Die heiteren und die dunklen Seiten
Danach gefragt, wie er die Balance zwischen dramatischer Eskalation und komödiantischen Situationen hält, gibt der Regisseur Einblicke in seine Arbeitsweise: „Ich wollte jeder Szene treu sein, je den richtigen Ton finden. Bei manchen Szenen wusste ich nicht, wo es hingehen würde, ich hatte eine Vorstellung, aber im Dreh mit den Schauspielerinnen … fühlte es sich dann anders richtig an. Man lässt sich ein, hat das passende Händchen." Felix Kramer erweitert: „Dass die Eltern sich in der Frage einrichten, wie kann ich bei meiner Tochter punkten, hat eine Komik ... die entsteht, weil man so viel reinlesen kann und es nicht bewertet wird.“Bei der Pressekonferenz lobt ein begeisterter spanischer Journalist: „Ein cleverer deutscher Film, dessen Humor auch anderswo funktionieren wird, das sieht man nicht so oft.“ Dabei hat das Werk auch genügend dunkle Seiten, ob unausgesprochen im Subtext oder zu erkennen in einer unheilschwangeren Pause, so dass es nie ins Klamaukige abrutscht. Das Jonglieren mit Mehrdeutigkeiten und subtilen Tonalitäten ist Hambaleks größtes Talent. Schnell identifizieren wir den schmalen Grat zwischen ehrlich und unverblümt, direkt und unverschämt, Chutzpe und Beleidigung.

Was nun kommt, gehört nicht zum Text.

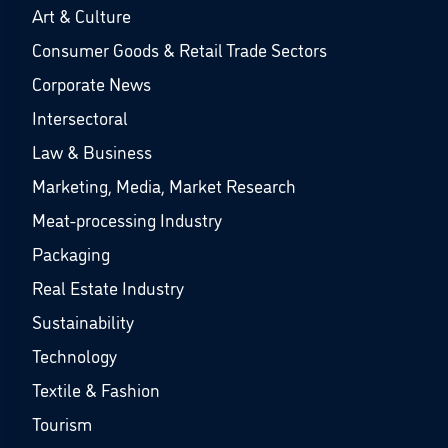
Art & Culture
Consumer Goods & Retail Trade Sectors
Corporate News
Intersectoral
Law & Business
Marketing, Media, Market Research
Meat-processing Industry
Packaging
Real Estate Industry
Sustainability
Technology
Textile & Fashion
Tourism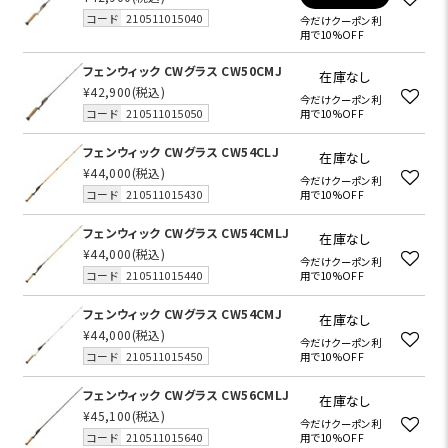
コード
210511015040
今だけクーポン利
用で10%OFF
フェンウィック CWグラス CW50CMJ
在庫なし
¥42,900
(税込)
今だけクーポン利
コード
210511015050
用で10%OFF
フェンウィック CWグラス CW54CLJ
在庫なし
¥44,000
(税込)
今だけクーポン利
コード
210511015430
用で10%OFF
フェンウィック CWグラス CW54CMLJ
在庫なし
¥44,000
(税込)
今だけクーポン利
コード
210511015440
用で10%OFF
フェンウィック CWグラス CW54CMJ
在庫なし
¥44,000
(税込)
今だけクーポン利
コード
210511015450
用で10%OFF
フェンウィック CWグラス CW56CMLJ
在庫なし
¥45,100
(税込)
今だけクーポン利
コード
210511015640
用で10%OFF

Auf der Suche nach sozialem Frieden
„Zu viel Information, TMI (too much information)” heißt es im Soziale-Medien-Jargon. Kann oder will man ohne Geheimnisse (über-)leben und seine konstruierten Biografien erhalten? „Wie will ich sein?“, brachte Julia Jentsch die Frage des Films auf den Punkt.Frédéric Hambalek lässt die Charaktere und die Zuschauerinnen nicht vom Haken, zeigt aber dezent Möglichkeiten auf zwischen Umsicht und Nachsicht, bewussterer Kommunikation und rücksichtsvollerem Miteinander, um des lieben sozialen Friedens willen. Tiefgründige Lebensfragen leichtfüßig und absurd-humorig erzählt: So macht der Berlinale-Wettbewerb Spaß.